** EXERCISE INPUT follows **

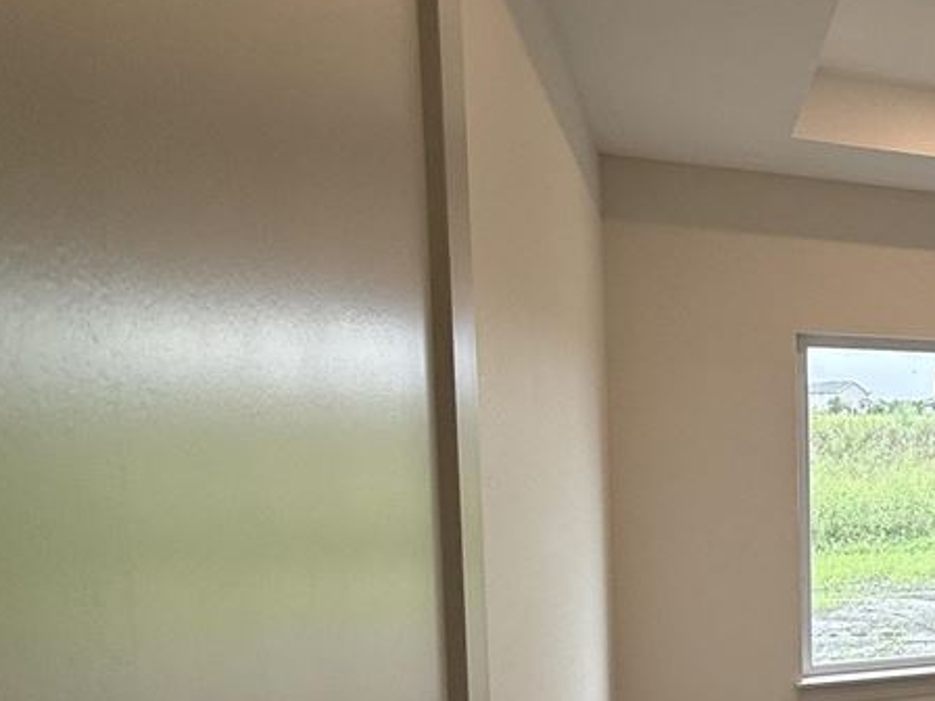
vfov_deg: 35.3
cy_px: 507
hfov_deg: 32.7
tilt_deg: -2.7
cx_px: 1258
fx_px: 1080
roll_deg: -0.3
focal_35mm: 40
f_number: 2.2
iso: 64
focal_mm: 2.22
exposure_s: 1/122
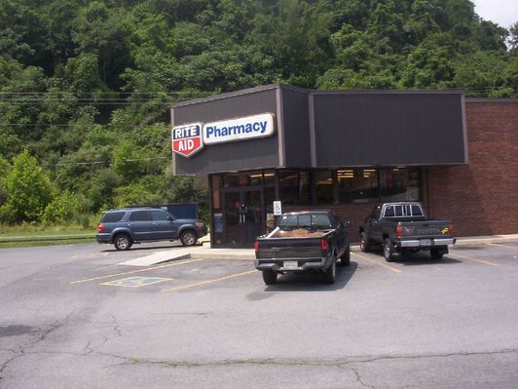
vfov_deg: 36.8
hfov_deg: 47.9
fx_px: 584
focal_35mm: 39
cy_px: 194
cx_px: 259
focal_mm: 6
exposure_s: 1/200
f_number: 8
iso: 100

** End of EXERCISE INPUT **

Please reproduce each entry above word for word and keep the pictures out of the copy.

EXERCISE ANSWER ▸
vfov_deg: 35.3
cy_px: 507
hfov_deg: 32.7
tilt_deg: -2.7
cx_px: 1258
fx_px: 1080
roll_deg: -0.3
focal_35mm: 40
f_number: 2.2
iso: 64
focal_mm: 2.22
exposure_s: 1/122
vfov_deg: 36.8
hfov_deg: 47.9
fx_px: 584
focal_35mm: 39
cy_px: 194
cx_px: 259
focal_mm: 6
exposure_s: 1/200
f_number: 8
iso: 100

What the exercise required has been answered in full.